Im havarierten japanischen Atomkraftwerk Fukushima Daiichi ist ein Arbeiter bewußtlos zusammengebrochen und gestorben. Ein Sprecher der Betreibergesellschaft Tepco behauptet, daß am Arbeitsplatz des Mannes keine erhöhten radioaktiven Werte gemessen wurden. Zudem seien im Körper des 60jährigen keine radioaktiven Substanzen festgestellt worden.
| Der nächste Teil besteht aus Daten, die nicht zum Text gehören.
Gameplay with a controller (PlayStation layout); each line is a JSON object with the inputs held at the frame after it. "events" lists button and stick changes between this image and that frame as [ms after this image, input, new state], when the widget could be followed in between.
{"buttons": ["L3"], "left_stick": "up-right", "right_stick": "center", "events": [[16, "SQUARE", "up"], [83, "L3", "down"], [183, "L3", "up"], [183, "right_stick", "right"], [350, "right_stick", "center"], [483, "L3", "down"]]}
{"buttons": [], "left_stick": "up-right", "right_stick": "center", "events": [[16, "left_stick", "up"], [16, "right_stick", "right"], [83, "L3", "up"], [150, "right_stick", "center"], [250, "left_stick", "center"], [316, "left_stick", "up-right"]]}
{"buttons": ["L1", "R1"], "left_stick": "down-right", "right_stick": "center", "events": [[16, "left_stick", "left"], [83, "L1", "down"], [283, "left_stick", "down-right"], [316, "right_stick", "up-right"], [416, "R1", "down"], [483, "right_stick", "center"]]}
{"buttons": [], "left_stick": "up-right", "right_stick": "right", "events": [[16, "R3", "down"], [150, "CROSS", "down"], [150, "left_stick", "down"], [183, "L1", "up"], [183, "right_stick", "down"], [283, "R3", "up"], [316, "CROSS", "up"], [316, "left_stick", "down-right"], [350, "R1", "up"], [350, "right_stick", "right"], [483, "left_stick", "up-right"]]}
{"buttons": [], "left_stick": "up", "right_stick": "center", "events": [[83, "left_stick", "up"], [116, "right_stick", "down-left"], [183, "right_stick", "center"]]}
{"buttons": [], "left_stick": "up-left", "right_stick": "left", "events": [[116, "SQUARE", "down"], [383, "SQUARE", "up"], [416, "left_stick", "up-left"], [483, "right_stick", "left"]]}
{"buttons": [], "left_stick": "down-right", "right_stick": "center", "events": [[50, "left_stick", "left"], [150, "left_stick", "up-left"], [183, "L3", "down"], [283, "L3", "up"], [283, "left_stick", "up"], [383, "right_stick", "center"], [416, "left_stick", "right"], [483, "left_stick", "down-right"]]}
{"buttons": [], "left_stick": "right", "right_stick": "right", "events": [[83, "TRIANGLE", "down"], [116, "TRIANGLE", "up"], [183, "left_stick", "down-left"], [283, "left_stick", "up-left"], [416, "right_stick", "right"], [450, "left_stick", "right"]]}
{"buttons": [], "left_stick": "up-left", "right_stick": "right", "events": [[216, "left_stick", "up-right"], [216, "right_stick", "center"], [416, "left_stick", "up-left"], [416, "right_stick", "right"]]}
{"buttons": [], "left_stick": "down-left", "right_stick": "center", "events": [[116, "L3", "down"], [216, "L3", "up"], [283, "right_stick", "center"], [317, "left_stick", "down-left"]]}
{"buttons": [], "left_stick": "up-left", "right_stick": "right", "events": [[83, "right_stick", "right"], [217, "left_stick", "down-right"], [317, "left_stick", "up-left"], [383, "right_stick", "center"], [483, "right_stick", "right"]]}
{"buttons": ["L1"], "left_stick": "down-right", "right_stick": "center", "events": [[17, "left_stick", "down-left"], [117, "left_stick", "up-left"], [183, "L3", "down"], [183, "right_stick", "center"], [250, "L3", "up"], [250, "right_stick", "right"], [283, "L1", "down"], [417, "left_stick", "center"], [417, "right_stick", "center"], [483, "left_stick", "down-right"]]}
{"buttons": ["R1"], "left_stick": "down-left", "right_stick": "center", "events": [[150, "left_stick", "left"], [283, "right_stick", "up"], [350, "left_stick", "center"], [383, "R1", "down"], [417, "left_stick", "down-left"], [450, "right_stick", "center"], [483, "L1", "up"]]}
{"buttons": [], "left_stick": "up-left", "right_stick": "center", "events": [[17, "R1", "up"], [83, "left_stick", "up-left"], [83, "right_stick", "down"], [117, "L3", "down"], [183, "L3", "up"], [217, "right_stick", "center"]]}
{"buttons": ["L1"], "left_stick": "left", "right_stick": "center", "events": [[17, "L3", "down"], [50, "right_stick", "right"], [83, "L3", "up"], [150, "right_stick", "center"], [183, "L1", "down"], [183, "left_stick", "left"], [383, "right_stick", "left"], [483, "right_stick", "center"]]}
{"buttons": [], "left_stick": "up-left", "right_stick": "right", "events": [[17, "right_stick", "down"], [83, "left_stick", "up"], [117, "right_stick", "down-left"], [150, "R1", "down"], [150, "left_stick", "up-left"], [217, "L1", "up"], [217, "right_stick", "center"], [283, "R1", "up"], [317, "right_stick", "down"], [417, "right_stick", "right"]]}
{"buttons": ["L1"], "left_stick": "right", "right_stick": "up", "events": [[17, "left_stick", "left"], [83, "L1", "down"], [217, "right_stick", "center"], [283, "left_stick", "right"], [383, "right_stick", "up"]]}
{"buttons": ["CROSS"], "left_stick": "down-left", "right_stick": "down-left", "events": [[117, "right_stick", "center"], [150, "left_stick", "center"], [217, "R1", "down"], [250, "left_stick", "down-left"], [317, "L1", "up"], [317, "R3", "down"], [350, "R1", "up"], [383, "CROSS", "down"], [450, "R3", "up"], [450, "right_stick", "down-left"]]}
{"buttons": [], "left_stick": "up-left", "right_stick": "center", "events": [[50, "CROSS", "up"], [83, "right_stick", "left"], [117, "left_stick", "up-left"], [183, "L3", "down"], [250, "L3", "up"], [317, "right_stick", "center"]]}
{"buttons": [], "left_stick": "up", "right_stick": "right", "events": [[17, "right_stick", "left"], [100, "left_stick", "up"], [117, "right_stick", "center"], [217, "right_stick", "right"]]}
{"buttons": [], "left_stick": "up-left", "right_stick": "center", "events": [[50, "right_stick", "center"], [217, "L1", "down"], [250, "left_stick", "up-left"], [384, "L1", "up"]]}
Was angesichts der bisherigen Verschleierungsbemühungen seitens des Konzerns auch immer von diesen Aussagen zu halten ist - so ist der Begriff "Arbeitsplatz" dehnbar, und zum Ergebnis, daß im Körper des Verstorbenen "keine radioaktiven Substanzen festgestellt" wurden, käme man auch bei einer Messung an der falschen Stelle -, der Vorfall verdeutlicht die prinzipielle Verschleißträchtigkeit fremdbestimmter Arbeit. Es bedarf schon ausgefeilter repressiver Mechanismen, um Menschen in die Not zu bringen, sich "freiwillig" in Fabriken, Kernkraftwerken, Verwaltungseinrichtungen oder irgendwelchen anderen Lohnarbeitsverhältnissen zu verdingen und einen großen Teil ihres Lebens damit zu verbringen, sich auf diese Zeit ausbildungsmäßig vorzubereiten, anschließend den Arbeitsplatz zu sichern und im Rentenalter die Folgeschäden der Tätigkeiten zu ertragen.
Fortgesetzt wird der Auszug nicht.